→ **Vorliegender Text**:
>>>>

Der Beklagte hat Revision eingelegt und beantragt, die Urteile des LSG. vom 18. Juli 1957 und des SG. vom 9. Oktober 1956 aufzuheben, den Bescheid vom 25. Februar 1955 in der Fassung des Widerspruchsbescheids vom 5. Dezember 1955 wiederherzustellen und die Klage gegen die genannten Bescheide abzuweisen. Er führt aus, in der Nr. 2 der VV. zu § 38 BVG werde umrissen, welche Tatbestände der Begriff "besondere Umstände" im Sinn der Ausnahmevorschrift des § 38 Abs. 2 BVG beinhalte. Die VV. seien von der Bundesregierung mit Zustimmung des Bundesrats kraft gesetzlicher Ermächtigung erlassen. Sie dürften deshalb als Auslegungsregeln herangezogen werden. Die Rechtsprechung des BSG. zu § 590 Abs. 2 RVO sei hier nicht anzuwenden, weil zu dieser Bestimmung keine VV. erlassen seien.

Die Klägerin hat Zurückweisung der Revision beantragt.

Die Revision ist infolge Zulassung statthaft (§ 162 Abs. 1 Nr. 1 Sozialgerichtsgesetz - SGG -). Sie ist form- und fristgerecht eingelegt und begründet worden (§ 164 SGG) und daher zulässig. Sachlich ist sie nicht begründet.

Die Klägerin begehrt vom Beklagten Witwenrente als Kannleistung nach § 38 Abs. 2 BVG. Nach dieser Gesetzesbestimmung hat die Witwe keinen Anspruch, wenn die Ehe erst nach der Schädigung geschlossen worden ist und nicht mindestens ein Jahr gedauert hat, doch kann Rente beim Vorliegen besonderer Umstände gewährt werden. Die Klägerin erstrebt demnach eine Leistung, deren Gewährung im Ermessen des Beklagten steht. Ihre Klage richtet sich gegen die Ablehnung der Kannleistung. Sie stellt eine Aufhebungsklage, verbunden mit einer Klage auf Verpflichtung des Beklagten zum Erlaß eines neuen Bescheides dar (§ 54 Abs. 1 und 2 SGG; vgl. BSG. 7 S. 46). In solchen Fällen können die Gerichte nur nachprüfen, ob die Versorgungsbehörde bei der Entscheidung über die Gewährung der Kannleistung die gesetzlichen Grenzen ihres Ermessens überschritten oder von dem Ermessen in einer dem Zweck der Ermächtigung nicht entsprechenden Weise Gebrauch gemacht hat (vgl. BSG. vom 3.7.1958 in SozR., BVG, § 64 Ca 1 Nr. 1). Auch soweit das Gesetz bei der Anwendung von Rechtsbegriffen einen Beurteilungsspielraum läßt, ohne damit zu Ermessenshandlungen zu ermächtigen, kann der Richter nur die Grenzen des Beurteilungsspielraums ziehen; er kann diesen aber nicht einengen und durch eigene Beurteilung ersetzen, wenn ihm die Beurteilung durch die Versorgungsbehörde zwar als vertretbar, aber nicht angemessen erscheint (DVBl. 1958 S. 435 und 837).

<<<<

→ **Vorliegende Einträge**:

>>>>

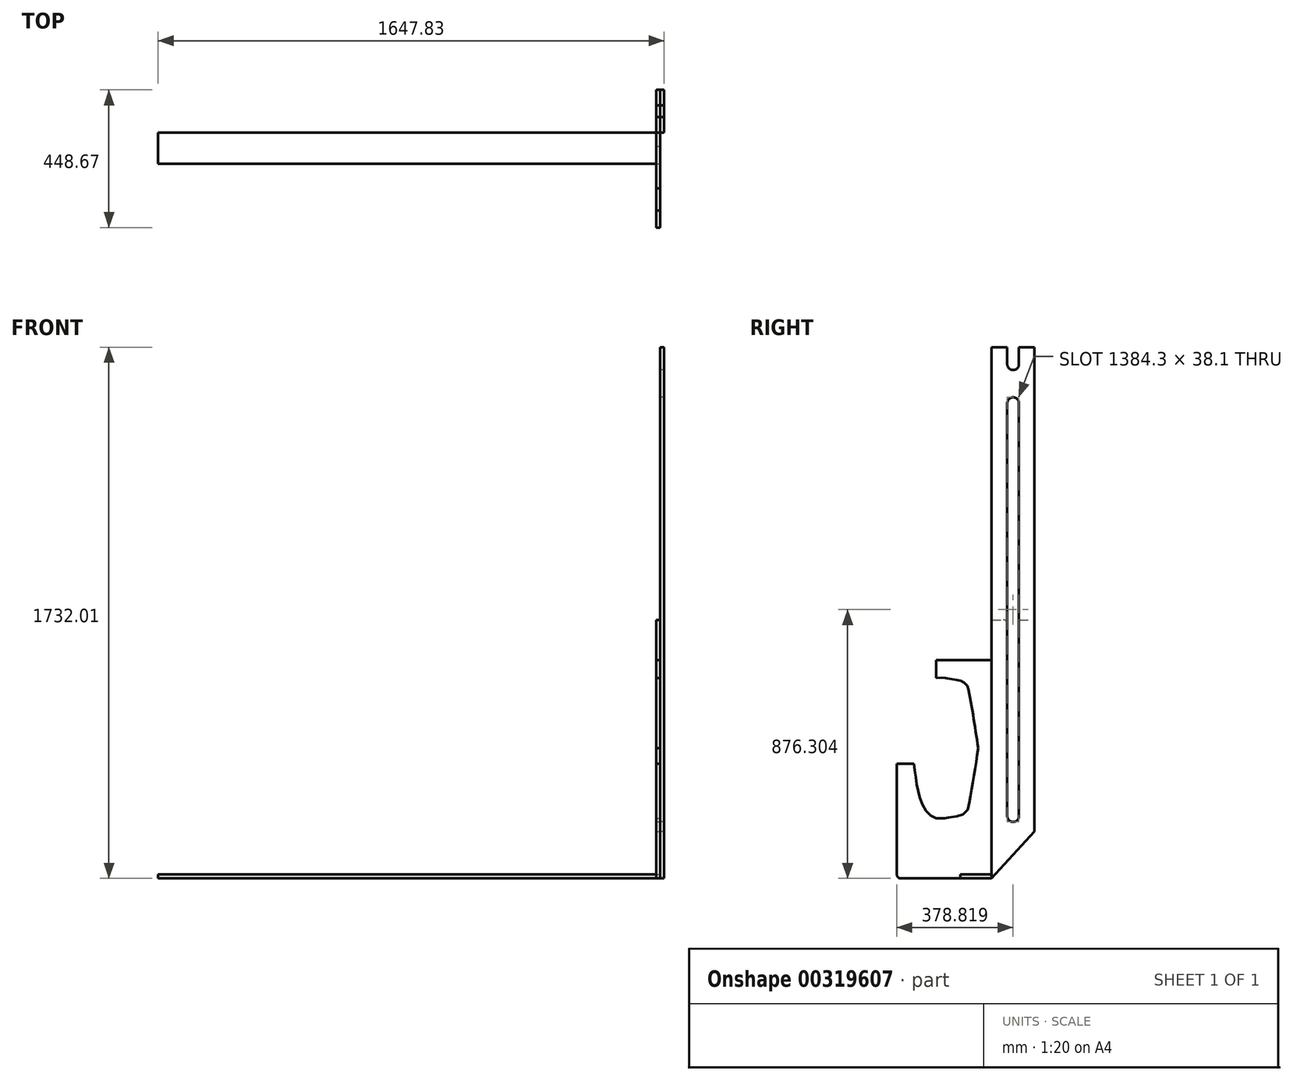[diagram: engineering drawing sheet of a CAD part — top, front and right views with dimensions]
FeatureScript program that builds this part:
annotation { "Feature Type Name" : "Feature", "Feature Type Description" : "" }
export const myFeature = defineFeature(function(context is Context, id is Id, definition is map)
    precondition{}
    {
        {
            var Q0;
            Q0=qCreatedBy(makeId("Right.planeOp"),FACE);
            cPlane(context, id + "F0", {"entities" : qUnion([Q0]), "cplaneType" : CPlaneType.OFFSET, "offset" : 304.8 * mm, "width" : 152.4 * mm, "height" : 152.4 * mm});
        }
        {
            var Q0;
            Q0=qCreatedBy(id+"F0.planeOp",FACE);
            var sketch = newSketch(context, id + "F1", { "sketchPlane" : qUnion([Q0])});
            skLineSegment(sketch, "E0", {"start": v(43.73, 367.26) * mm, "end": v(43.73, -475.75) * mm});
            skLineSegment(sketch, "E1", {"start": v(-265.24, -475.75) * mm, "end": v(-57.87, -475.75) * mm});
            skLineSegment(sketch, "E2", {"start": v(-293.1, 367.26) * mm, "end": v(94.53, 367.26) * mm});
            skLineSegment(sketch, "E3", {"start": v(43.73, -323.35) * mm, "end": v(43.73, -475.75) * mm});
            skLineSegment(sketch, "E4", {"start": v(43.73, -323.35) * mm, "end": v(183.43, -323.35) * mm});
            skLineSegment(sketch, "E5", {"start": v(183.43, -323.35) * mm, "end": v(183.43, 1256.26) * mm});
            skLineSegment(sketch, "E6", {"start": v(183.43, 1256.26) * mm, "end": v(132.63, 1256.26) * mm});
            skLineSegment(sketch, "E7", {"start": v(43.73, 1256.26) * mm, "end": v(43.73, 367.26) * mm});
            skLineSegment(sketch, "E8", {"start": v(113.58, -323.35) * mm, "end": v(113.58, -272.55) * mm});
            skLineSegment(sketch, "E9", {"start": v(113.58, -272.55) * mm, "end": v(113.58, 1073.65) * mm, "construction": true});
            skLineSegment(sketch, "E10", {"start": v(113.58, 1073.65) * mm, "end": v(113.58, 1200.65) * mm});
            skLineSegment(sketch, "E11", {"start": v(113.58, 1200.65) * mm, "end": v(113.58, 1256.26) * mm});
            skArc(sketch, "E12.0.startCap", {"start": v(132.63, 1200.65) * mm, "mid": v(113.58, 1181.6) * mm, "end": v(94.53, 1200.65) * mm});
            skLineSegment(sketch, "E12.0.left", {"start": v(94.53, 1200.65) * mm, "end": v(94.53, 1256.26) * mm});
            skLineSegment(sketch, "E12.0.right", {"start": v(132.63, 1200.65) * mm, "end": v(132.63, 1256.26) * mm});
            skLineSegment(sketch, "E13.trimOffspring", {"start": v(94.53, 1256.26) * mm, "end": v(43.73, 1256.26) * mm});
            skLineSegment(sketch, "E14", {"start": v(43.73, -475.75) * mm, "end": v(183.43, -323.35) * mm});
            skArc(sketch, "E15.0.startCap", {"start": v(132.63, -272.55) * mm, "mid": v(113.58, -291.6) * mm, "end": v(94.53, -272.55) * mm});
            skArc(sketch, "E15.0.endCap", {"start": v(94.53, 1073.65) * mm, "mid": v(113.58, 1092.7) * mm, "end": v(132.63, 1073.65) * mm});
            skLineSegment(sketch, "E15.0.left", {"start": v(94.53, -272.55) * mm, "end": v(94.53, 1073.65) * mm});
            skLineSegment(sketch, "E15.0.right", {"start": v(132.63, -272.55) * mm, "end": v(132.63, 1073.65) * mm});
            skLineSegment(sketch, "E16.trimOffspring", {"start": v(132.63, 367.26) * mm, "end": v(183.43, 367.26) * mm});
            skLineSegment(sketch, "E17", {"start": v(-57.87, -463.05) * mm, "end": v(43.73, -463.05) * mm});
            skLineSegment(sketch, "E18", {"start": v(-57.87, -463.05) * mm, "end": v(-57.87, -475.75) * mm});
            skLineSegment(sketch, "E19", {"start": v(-57.87, -475.75) * mm, "end": v(43.73, -475.75) * mm});
            skPoint(sketch, "E20.0", {"position": v(0, 0) * mm});
            skLineSegment(sketch, "E21", {"start": v(0, 0) * mm, "end": v(0, -50.8) * mm, "construction": true});
            skLineSegment(sketch, "E22", {"start": v(0, -50.8) * mm, "end": v(-381, -50.8) * mm, "construction": true});
            skFitSpline(sketch, "E23", {"points": [v(-214.38, -50.8) * mm, v(-212.1, -25.4) * mm, v(-209.55, 0) * mm, v(-206.5, 25.4) * mm, v(-202.7, 50.8) * mm, v(-198.37, 76.2) * mm, v(-193.04, 101.6) * mm, v(-184.66, 127) * mm, v(-170.94, 152.4) * mm, v(-155.2, 169.67) * mm, v(-137.67, 177.8) * mm, v(-105.66, 177.8) * mm, v(-104.4, 177.55) * mm, v(-79, 173.23) * mm, v(-53.6, 167.13) * mm, v(-35.81, 152.4) * mm, v(-29.21, 127) * mm, v(-24.38, 101.6) * mm, v(-20.07, 76.2) * mm, v(-15.75, 50.8) * mm, v(-11.68, 25.4) * mm, v(-7.62, 0) * mm, v(-3.56, -25.4) * mm, v(0, -50.8) * mm], "startDerivative": vector(60.68, 1027.8) * mm, "endDerivative": vector(77.6, -575.97) * mm});
            skFitSpline(sketch, "E24.MirrorCS", {"points": [v(-214.38, -50.8) * mm, v(-212.1, -76.2) * mm, v(-209.55, -101.6) * mm, v(-206.5, -127) * mm, v(-202.7, -152.4) * mm, v(-198.37, -177.8) * mm, v(-193.04, -203.2) * mm, v(-184.66, -228.6) * mm, v(-170.94, -254) * mm, v(-155.2, -271.27) * mm, v(-137.67, -279.4) * mm, v(-105.66, -279.4) * mm, v(-104.4, -279.15) * mm, v(-79, -274.83) * mm, v(-53.6, -268.73) * mm, v(-35.81, -254) * mm, v(-29.21, -228.6) * mm, v(-24.38, -203.2) * mm, v(-20.07, -177.8) * mm, v(-15.75, -152.4) * mm, v(-11.68, -127) * mm, v(-7.62, -101.6) * mm, v(-3.56, -76.2) * mm, v(0, -50.8) * mm], "startDerivative": vector(60.68, -1027.8) * mm, "endDerivative": vector(77.6, 575.97) * mm});
            skLineSegment(sketch, "E25", {"start": v(-209.55, -101.6) * mm, "end": v(-265.24, -101.6) * mm});
            skLineSegment(sketch, "E26", {"start": v(-265.24, -101.6) * mm, "end": v(-265.24, -475.75) * mm});
            skLineSegment(sketch, "E27", {"start": v(-137.67, 177.8) * mm, "end": v(-137.67, 235.98) * mm});
            skLineSegment(sketch, "E28", {"start": v(-137.67, 235.98) * mm, "end": v(43.73, 235.98) * mm});
            skSolve(sketch);
        }
        {
            var Q0;
            {var subQ3=sQuery(id+"F1.wireOp",EDGE,"E0");var subQ5=makeQuery(id+"F1.imprint","INTERSECT",VERTEX,{"derivedFrom":[subQ3,sQuery(id+"F1.wireOp",EDGE,"E28")]});Q0=makeQuery(id+"F1.imprint","IMPRINT",FACE,{"disambiguationData":[TD([[makeQuery(id+"F1.imprint","IMPRINT",EDGE,{"disambiguationData":[TD([[subQ5,-1.0]])],"derivedFrom":subQ3}),1.0]])]});}
            var Q1;
            {var subQ5=sQuery(id+"F1.wireOp",EDGE,"E16.trimOffspring");Q1=makeQuery(id+"F1.imprint","IMPRINT",FACE,{"disambiguationData":[TD([[makeQuery(id+"F1.imprint","IMPRINT",EDGE,{"derivedFrom":subQ5}),-1.0]])]});}
            var Q2;
            {var subQ4=sQuery(id+"F1.wireOp",EDGE,"E14");Q2=makeQuery(id+"F1.imprint","IMPRINT",FACE,{"disambiguationData":[TD([[makeQuery(id+"F1.imprint","IMPRINT",EDGE,{"derivedFrom":subQ4}),1.0]])]});}
            var Q3;
            {var subQ10=sQuery(id+"F1.wireOp",EDGE,"E7");Q3=makeQuery(id+"F1.imprint","IMPRINT",FACE,{"disambiguationData":[TD([[makeQuery(id+"F1.imprint","IMPRINT",EDGE,{"derivedFrom":subQ10}),1.0]])]});}
            var Q4;
            {var subQ8=sQuery(id+"F1.wireOp",EDGE,"E6");Q4=makeQuery(id+"F1.imprint","IMPRINT",FACE,{"disambiguationData":[TD([[makeQuery(id+"F1.imprint","IMPRINT",EDGE,{"derivedFrom":subQ8}),1.0]])]});}
            extrude(context, id + "F2", {"entities" : qUnion([Q0, Q1, Q2, Q3, Q4]), "depth" : 12.7 * mm});
        }
        {
            var Q0;
            {var subQ3=sQuery(id+"F1.wireOp",EDGE,"E0");var subQ5=makeQuery(id+"F1.imprint","INTERSECT",VERTEX,{"derivedFrom":[subQ3,sQuery(id+"F1.wireOp",EDGE,"E28")]});Q0=makeQuery(id+"F1.imprint","IMPRINT",FACE,{"disambiguationData":[TD([[makeQuery(id+"F1.imprint","IMPRINT",EDGE,{"disambiguationData":[TD([[subQ5,-1.0]])],"derivedFrom":subQ3}),1.0]])]});}
            var Q1;
            {var subQ5=sQuery(id+"F1.wireOp",EDGE,"E16.trimOffspring");Q1=makeQuery(id+"F1.imprint","IMPRINT",FACE,{"disambiguationData":[TD([[makeQuery(id+"F1.imprint","IMPRINT",EDGE,{"derivedFrom":subQ5}),-1.0]])]});}
            var Q2;
            {var subQ4=sQuery(id+"F1.wireOp",EDGE,"E14");Q2=makeQuery(id+"F1.imprint","IMPRINT",FACE,{"disambiguationData":[TD([[makeQuery(id+"F1.imprint","IMPRINT",EDGE,{"derivedFrom":subQ4}),1.0]])]});}
            var Q3;
            Q3=makeQuery(id+"F1.imprint","IMPRINT",FACE,{"disambiguationData":[TD([[makeQuery(id+"F1.imprint","IMPRINT",EDGE,{"derivedFrom":sQuery(id+"F1.wireOp",EDGE,"E1")}),1.0]])]});
            extrude(context, id + "F3", {"entities" : qUnion([Q0, Q1, Q2, Q3]), "oppositeDirection" : true, "depth" : 12.7 * mm});
        }
        {
            var Q0;
            Q0=makeQuery(id+"F3.opExtrude","SWEPT_EDGE",EDGE,{"disambiguationData":[OSD([sQuery(id+"F1.wireOp",EDGE,"E1"),sQuery(id+"F1.wireOp",EDGE,"E26")])]});
            var Q1;
            Q1=makeQuery(id+"F3.opExtrude","SWEPT_EDGE",EDGE,{"disambiguationData":[OSD([sQuery(id+"F1.wireOp",EDGE,"coLAoSVr-Ia8D-gwG0-CF7y-Y9HTY6ap8dqx"),sQuery(id+"F1.wireOp",EDGE,"FIVnMDtO-gRdL-i8XS-K6Nn-A1GGm4IowgBj")])]});
            var Q2;
            Q2=makeQuery(id+"F3.opExtrude","SWEPT_EDGE",EDGE,{"disambiguationData":[OSD([sQuery(id+"F1.wireOp",EDGE,"ec041011-ae58-4d85-beb0-4e1282e2a504"),sQuery(id+"F1.wireOp",EDGE,"lfF5s2z0-FZdm-HdAL-mSkM-j5f3lWNMjaFL")])]});
            var Q3;
            Q3=makeQuery(id+"F3.opExtrude","SWEPT_EDGE",EDGE,{"disambiguationData":[OSD([sQuery(id+"F1.wireOp",EDGE,"E2"),sQuery(id+"F1.wireOp",EDGE,"E15.0.left")])]});
            fillet(context, id + "F4", {"entities" : qUnion([Q0, Q1, Q2, Q3]), "radius" : 12.7 * mm, "tangentPropagation" : true, "allowEdgeOverflow" : false});
        }
        {
            var Q0;
            {var subQ2=sQuery(id+"F1.wireOp",EDGE,"E17");Q0=makeQuery(id+"F1.imprint","IMPRINT",FACE,{"disambiguationData":[TD([[makeQuery(id+"F1.imprint","IMPRINT",EDGE,{"derivedFrom":subQ2}),-1.0]])]});}
            extrude(context, id + "F5", {"entities" : qUnion([Q0]), "oppositeDirection" : true, "depth" : 1635.12 * mm});
        }
    });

<<<<

→ **Aufgabenliste**:
A. Nenne alle vollständigen Datumsangaben mit Tag, Monat und Jahr, die im vorliegenden Text vorkommen.
B. Sammle aus den Einträgen jede Zeile, in der die Zeichenfolge "depth" steht.

→ **Ergebnisse der Übung**:
A.
- 18. Juli 1957
- 9. Oktober 1956
- 25. Februar 1955
- 5. Dezember 1955
- 3.7.1958

B.
            extrude(context, id + "F2", {"entities" : qUnion([Q0, Q1, Q2, Q3, Q4]), "depth" : 12.7 * mm});
            extrude(context, id + "F3", {"entities" : qUnion([Q0, Q1, Q2, Q3]), "oppositeDirection" : true, "depth" : 12.7 * mm});
            extrude(context, id + "F5", {"entities" : qUnion([Q0]), "oppositeDirection" : true, "depth" : 1635.12 * mm});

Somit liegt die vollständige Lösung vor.